Your assignment. Provide an exact copy of the data, excluding the images.

Entries shown: Begin

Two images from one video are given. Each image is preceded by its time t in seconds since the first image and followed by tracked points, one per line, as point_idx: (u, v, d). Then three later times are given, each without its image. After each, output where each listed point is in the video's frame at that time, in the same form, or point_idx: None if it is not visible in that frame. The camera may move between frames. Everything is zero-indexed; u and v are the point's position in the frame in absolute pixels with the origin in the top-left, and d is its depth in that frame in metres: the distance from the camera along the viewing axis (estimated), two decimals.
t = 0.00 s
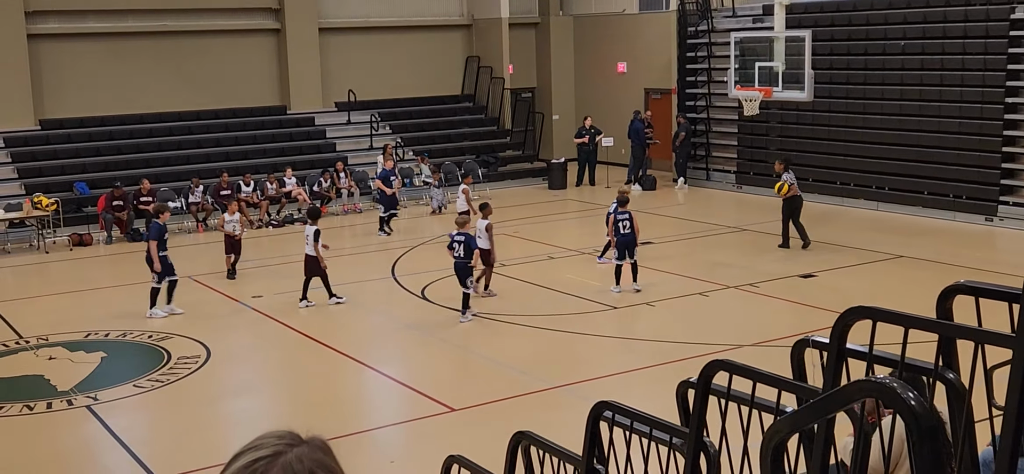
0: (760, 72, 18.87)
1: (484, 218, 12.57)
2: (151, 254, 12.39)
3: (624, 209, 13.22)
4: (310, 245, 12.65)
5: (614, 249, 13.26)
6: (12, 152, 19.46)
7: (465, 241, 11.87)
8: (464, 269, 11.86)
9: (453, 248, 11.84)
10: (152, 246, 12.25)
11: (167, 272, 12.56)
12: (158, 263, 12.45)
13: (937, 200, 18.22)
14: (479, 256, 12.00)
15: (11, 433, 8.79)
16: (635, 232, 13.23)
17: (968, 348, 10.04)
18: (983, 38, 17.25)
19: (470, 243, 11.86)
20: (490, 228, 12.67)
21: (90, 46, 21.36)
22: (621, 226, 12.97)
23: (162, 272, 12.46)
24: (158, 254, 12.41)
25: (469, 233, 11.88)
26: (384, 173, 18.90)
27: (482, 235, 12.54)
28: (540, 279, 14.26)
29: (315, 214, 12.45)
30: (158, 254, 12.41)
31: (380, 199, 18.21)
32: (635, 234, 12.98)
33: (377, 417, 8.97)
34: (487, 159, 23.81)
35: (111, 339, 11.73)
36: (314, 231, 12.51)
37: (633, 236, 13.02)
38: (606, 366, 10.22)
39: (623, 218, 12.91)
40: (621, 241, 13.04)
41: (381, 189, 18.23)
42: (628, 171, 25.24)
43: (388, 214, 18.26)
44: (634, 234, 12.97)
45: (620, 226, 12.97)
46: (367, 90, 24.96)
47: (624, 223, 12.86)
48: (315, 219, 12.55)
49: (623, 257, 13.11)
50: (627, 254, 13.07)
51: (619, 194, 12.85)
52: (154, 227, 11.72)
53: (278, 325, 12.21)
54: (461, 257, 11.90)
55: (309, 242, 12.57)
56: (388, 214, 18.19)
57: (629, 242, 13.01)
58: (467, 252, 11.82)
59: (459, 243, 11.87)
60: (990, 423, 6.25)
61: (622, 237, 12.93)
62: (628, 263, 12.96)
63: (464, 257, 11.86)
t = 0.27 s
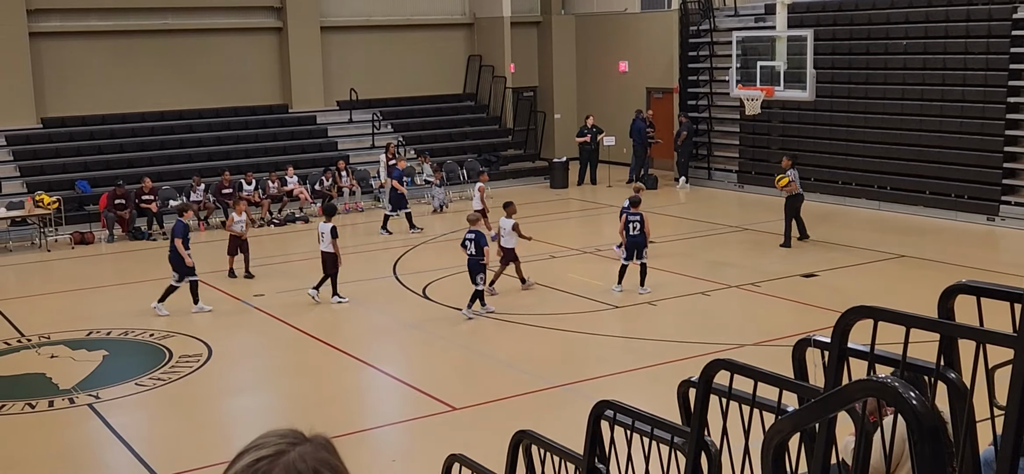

Entries shown: End

Exercise solution.
Two images from one video are given. Each image is preceded by its time t in seconds since the first image and followed by tracked points, one per line, as point_idx: (u, v, d). Then three later times are given, each without its image. After each, output where each listed point is in the video's frame at that time, in the same form, or point_idx: None if it is not visible in that frame. The camera may move between frames. Everything is zero-indexed; u and v are the point's position in the frame in absolute pixels with the origin in the top-left, and d is its depth in that frame in metres: the distance from the camera along the viewing axis (estimated), two decimals.
t = 0.00 s
0: (760, 72, 18.87)
1: (484, 218, 12.57)
2: (151, 254, 12.39)
3: (624, 209, 13.22)
4: (310, 245, 12.65)
5: (614, 249, 13.26)
6: (12, 152, 19.46)
7: (465, 241, 11.87)
8: (464, 269, 11.86)
9: (453, 248, 11.84)
10: (152, 246, 12.25)
11: (167, 272, 12.56)
12: (158, 263, 12.45)
13: (937, 200, 18.22)
14: (479, 256, 12.00)
15: (11, 433, 8.79)
16: (635, 232, 13.23)
17: (968, 348, 10.04)
18: (983, 38, 17.25)
19: (470, 243, 11.86)
20: (490, 228, 12.67)
21: (90, 46, 21.36)
22: (621, 226, 12.97)
23: (162, 272, 12.46)
24: (158, 254, 12.41)
25: (469, 233, 11.88)
26: (384, 173, 18.90)
27: (482, 235, 12.54)
28: (540, 279, 14.26)
29: (315, 214, 12.45)
30: (158, 254, 12.41)
31: (380, 199, 18.21)
32: (635, 234, 12.98)
33: (377, 417, 8.97)
34: (487, 159, 23.81)
35: (111, 339, 11.73)
36: (314, 231, 12.51)
37: (633, 236, 13.02)
38: (606, 366, 10.22)
39: (623, 218, 12.91)
40: (621, 241, 13.04)
41: (381, 189, 18.23)
42: (628, 171, 25.24)
43: (388, 214, 18.26)
44: (634, 234, 12.97)
45: (620, 226, 12.97)
46: (367, 90, 24.96)
47: (624, 223, 12.86)
48: (315, 219, 12.55)
49: (623, 257, 13.11)
50: (627, 254, 13.07)
51: (619, 194, 12.85)
52: (154, 227, 11.72)
53: (278, 325, 12.21)
54: (461, 257, 11.90)
55: (309, 242, 12.57)
56: (388, 214, 18.19)
57: (629, 242, 13.01)
58: (467, 252, 11.82)
59: (459, 243, 11.87)
60: (990, 423, 6.25)
61: (622, 237, 12.93)
62: (628, 263, 12.96)
63: (464, 257, 11.86)
t = 0.27 s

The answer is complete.